The above-described approaches have resulted in productive research projects in an area of high relevance: finding wiring diagrams that underlie simple behaviors and seeing how the wiring diagrams differ among individuals. Deciphering a “gap-junction-coupled motor pattern-generating neural microcircuit” that underlies an innate behavior will assist in understanding what accounts for individual and sex differences in innate behavior and how, over time, such as in aging, wiring diagrams and innate behavior change. In summary, my expertise and experience have prepared me to design and lead the research projects underway in my laboratory at the University of Kansas.
Mentoring and preparing a diverse neuroscience workforce is central to my laboratory and research program as well. In my sixteen years at the University of Puerto Rico-Rio Piedras, I recruited, trained, and mentored undergraduate (n=24; 22 underrepresented), graduate (n=8 Ph.D.; 7 underrepresented), and post-doctoral trainees (n=2; 1 underrepresented). I served on the committees of 17 MS students; of those, 10 underrepresented students are pursuing PhDs at Mainland U.S. universities; an additional four MS students will soon complete their programs and have been accepted by PhD programs at Mainland U.S. universities. I served on the committees of 21 underrepresented doctoral students, eight of whom will soon complete PhD programs and pursue post-doctoral training at Mainland U.S. institutions.
In the year I have been at KU, I have provided imaging or laboratory experiences to high-school (n=36), undergraduate (n=2), and graduate students (n=2) from underrepresented groups. Of the eight members of my KU laboratory, seven are from underrepresented groups in STEM and all are engaged in NSF and NIH supported research.

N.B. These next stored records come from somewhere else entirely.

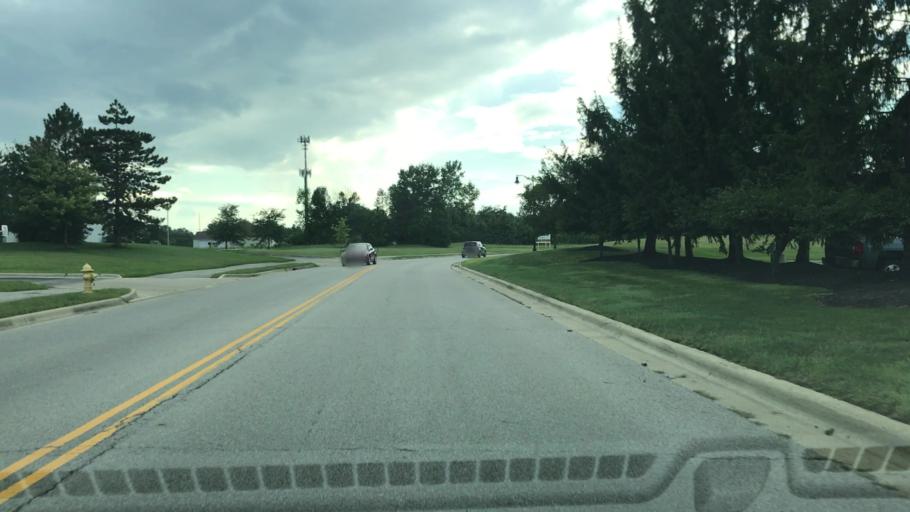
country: US
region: Ohio
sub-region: Franklin County
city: Grove City
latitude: 39.8873
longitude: -83.0641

Service is an important aspect of my work. I serve on the Advisory Board of the Federation of American Societies of Experimental Biology Maximizing Access to Research Careers Program. Each year at the Annual Biomedical Research Conference for Minority Students and at the annual Experimental Biology meeting, I provide underrepresented undergraduate and graduate students and post-doctoral fellows training on rigor and reproducibility. Each year for six years I have directed and taught the Immunohistochemistry and Microscopy Course at Woods Hole Marine Biological Laboratory, and in each of those years I have recruited and trained an average of twelve students from underrepresented groups.